2.1.4.1 Red Cider Wine
Pour préparer ce « Vin de cidre rouge », on emploie : jus de pommes 20 litres, sucre roux 600 g, miel 5 kg, tartre rouge 100 g, betteraves rouges finement divisées 1200 g. On fait cuire le tout ensemble pendant deux heures ; on verse le mélange dans un baril où on le laisse fermenter complètement, en faisant le plein avec du moût, ou, à son défaut, avec de l’eau sucrée. La fermentation terminée, on ajoute 40 centilitres d’eau-de-vie de vin avec 6 g de cannelle et autant de gingembre en poudre. On laisse le tout en contact pendant 5 mois, on clarifie et on met en bouteilles. Cette formule comporte une réduction moyenne du jus de pommes et une addition d’alcool ; aussi, étant donné la quantité des sucres ajoutée à celle du jus, doit-elle fournir un vin de pommes très sucré, car tout le sucre ne peut certainement pas fermenter faute de levure et, en même temps très capiteux, par suite du volume d’alcool résultant de deux sources : fermentation et addition.
2.1.4.2 Vin de pommes supérieur
Dans cette formule, on emploie le cidre fait au lieu de jus.
Cidre | 20 litres. |
Sucre ou miel | 500 grammes. |
Eau-de-vie de vin | 60 centilitres. |
Amandes amères | 1,50 g |
Fleurs de muscadier | 1,50 g |
Semences de moutarde | 12,50 g |
Cachou | 6 g |
ou Cochenille pulvérisée | 1 g |
On pulvérise le sucre et les trois aromates, on les mélange avec l’eau-de-vie dans le cidre, puis le cachou préalablement dissous dans le minimum d’eau et l’on agite de temps en temps pendant les 15 premiers jours. On laisse macérer pendant 3 à 4 mois, on soutire et l’on clarifie avec 1,50 g de colle de poisson ou un blanc d’œuf battu en neige.

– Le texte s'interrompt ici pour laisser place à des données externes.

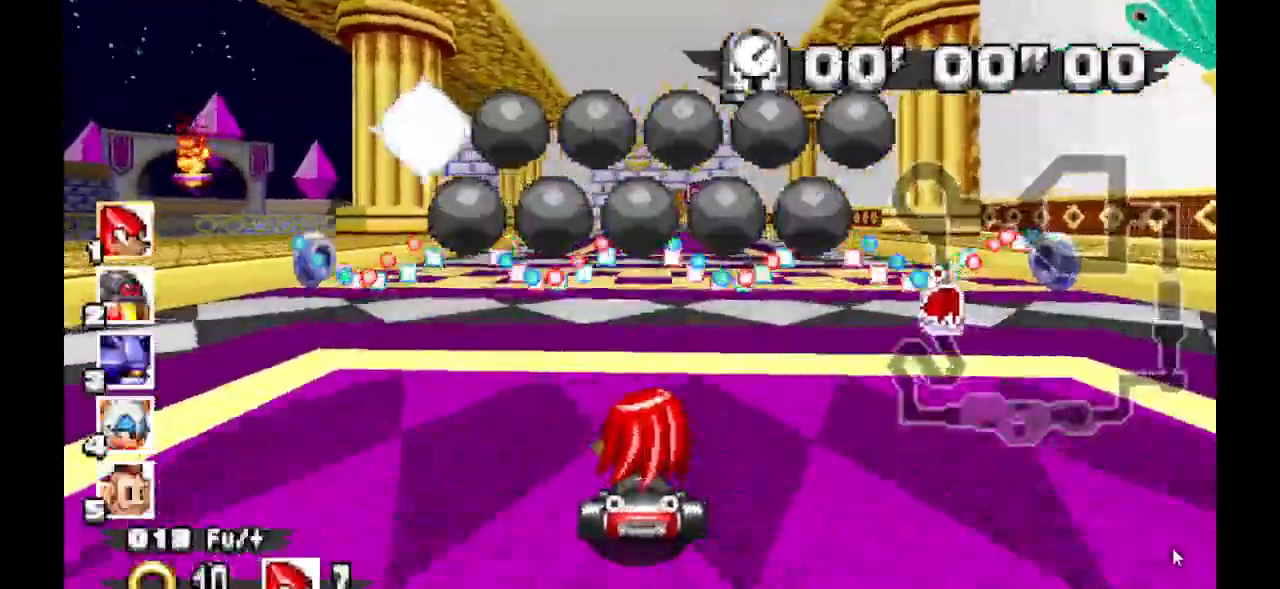
{"dt_ms": 500, "buttons": [], "events": [[33, "A", "up"], [300, "A", "down"], [400, "A", "up"]]}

Si l’on veut que le vin soit d’un jaune pâle, on n’ajoute pas de cachou et l’on remplace le collage précédent par celui au lait ; si l’on tient à ce qu’il ait une coloration vermeille, on y fait macérer la cochenille au lieu de cachou, On conserve en bouteilles.
2.1.4.3 Cidre royal
Connu sous le nom de « Royal Cider » qui, au début du XIXe siècle, jouit en Angleterre d’une réputation supérieure à celle des meilleurs vins français, ce vin était obtenu en distillant l’alcool d’un volume donné de cidre et en ajoutant cette quantité à un même volume de cidre de qualité supérieure. C’était en somme, une opération analogue au vinage des vins, et elle avait pour résultat de fortifier notablement le cidre puisqu’elle en doublait la teneur alcoolique. On comprend facilement qu’un cidre pur jus, contenant déjà entre 6 et 8 % d’alcool, devait être très capiteux quand cette teneur s’élevait entre 12 et 16 % ! Pour peu qu’on lui ajoutât une petite quantité de sucre, la douceur qui en résultait le rapprochait sensiblement d’un vin liquoreux. Il serait facile à toute maîtresse de maison de le réaliser, en soumettant à cette double opération un excellent cidre distillé au moyen d’un petit alambic d’essai.
3. Vins factices à base de jus de pommes ou de cidre.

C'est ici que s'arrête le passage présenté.